Прослышав от подскакавшего вершника, что зовет князь, Родион, не без сожаления, велел увести жеребца и, воротя в хоромы, приказал подать выходные платье и сапоги. Ко князю надлежало явиться в лучшей сряде. Конь, обычный его верховой, степных кровей холощеный иноходец, уже ждал у крыльца, подведенный конюшими. Родион, переоблаченный, легко взмыл в седло, слегка повел бровью – четверо военных холопов уже ждали верхами своего господина – и, в опор, вылетел из ворот.

Воротился боярин поздно вечером, задумчив и хмур. Совет, а точнее сказать, приказ великого князя отвергнуть было бы трудно, но даже и дай ему Иван больше воли, Родион не знал бы, что ему содеять теперь. Новыми глазами обвел он свое жило, по-холостяцки запущенное (борзые свободно ходили по дому, а любимая охотничья сука так и ночевала под кроватью господина, подчас пугая нежданным лаем случайных его подруг).

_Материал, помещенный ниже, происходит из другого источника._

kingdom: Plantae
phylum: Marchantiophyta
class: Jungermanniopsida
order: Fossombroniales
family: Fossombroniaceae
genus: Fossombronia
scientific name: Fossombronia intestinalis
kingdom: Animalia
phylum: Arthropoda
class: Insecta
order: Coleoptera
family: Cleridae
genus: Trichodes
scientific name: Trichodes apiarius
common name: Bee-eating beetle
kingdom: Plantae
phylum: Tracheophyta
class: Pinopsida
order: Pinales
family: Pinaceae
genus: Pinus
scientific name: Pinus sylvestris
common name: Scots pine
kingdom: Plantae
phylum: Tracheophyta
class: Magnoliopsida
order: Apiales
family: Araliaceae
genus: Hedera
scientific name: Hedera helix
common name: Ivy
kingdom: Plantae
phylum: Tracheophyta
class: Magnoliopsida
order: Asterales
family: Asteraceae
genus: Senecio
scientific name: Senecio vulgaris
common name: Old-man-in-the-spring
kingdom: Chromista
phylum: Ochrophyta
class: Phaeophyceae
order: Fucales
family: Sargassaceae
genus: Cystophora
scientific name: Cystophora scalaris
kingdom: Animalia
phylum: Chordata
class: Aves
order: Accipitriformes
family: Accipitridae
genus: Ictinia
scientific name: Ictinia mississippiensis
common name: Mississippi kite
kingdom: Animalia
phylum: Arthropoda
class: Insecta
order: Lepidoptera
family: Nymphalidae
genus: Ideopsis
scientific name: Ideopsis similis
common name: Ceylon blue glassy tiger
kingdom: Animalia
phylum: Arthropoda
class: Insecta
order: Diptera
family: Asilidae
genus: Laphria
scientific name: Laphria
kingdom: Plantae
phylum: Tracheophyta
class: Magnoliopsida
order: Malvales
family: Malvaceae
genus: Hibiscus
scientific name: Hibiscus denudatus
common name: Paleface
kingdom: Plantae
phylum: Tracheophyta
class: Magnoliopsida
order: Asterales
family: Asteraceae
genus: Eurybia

Постельничий холоп стянул сапоги, унес дорогое платье. Родион, переодевшись вновь в холщовые шаровары и рубаху, лег на постель, закинул сухие жилистые руки за голову, прикрыл глаза. И тут поплыло-закружило пред ним. И тот роковой, далекий уже, как жизнь, как время, бой, и белое горло Акинфа Великого, и его голова, вздетая на копье, и хруст, зловещий хруст ножа, когда он, обеспамятев, кромсал горло врага… Сглотнув сухую слюну, вымолвил беззвучно:

– Никогда она мне не простит! – И покачал головой. Безумно было это все. Совершенно безумно! И бесполезно все – и поездка во Тверь, куда князь Иван Данилыч посылает его с неважным поручением, а на деле затем, чтобы посмотреть на невесту, и все это тяжелое, нелепое сватовство… Да и поздно, поздно все! Сколько лет ему, сколько ей? Он совсем закрыл глаза, задышал часто. Две слезинки показались, почти незаметные, в уголках крепко смеженных век. Горячая, горькая обида на жизнь, на время, беспощадное ко всему, что опоздал или не возмог совершить человек в годы своей юности, поднялась в нем и остановилась где-то у горла. Конечно, он поедет в Тверь. Исполнит наказ Ивана Данилыча. Ну и… и посмотрит Клавдию Акинфичну. И получит отказ. И сможет спокойно отмолвить князю… Спокойно отмолвить, спокойно отмолвить… Что? О чем?

В дверь постучали. Доезжачий прошал что-то, он ответил, и, как показалось, разумно, и тот, кивнув, вышел исполнять. Но Родион через мгновение уже не мог вспомнить: с чем приходил холоп? О чем и ради какой надобности спрашивал?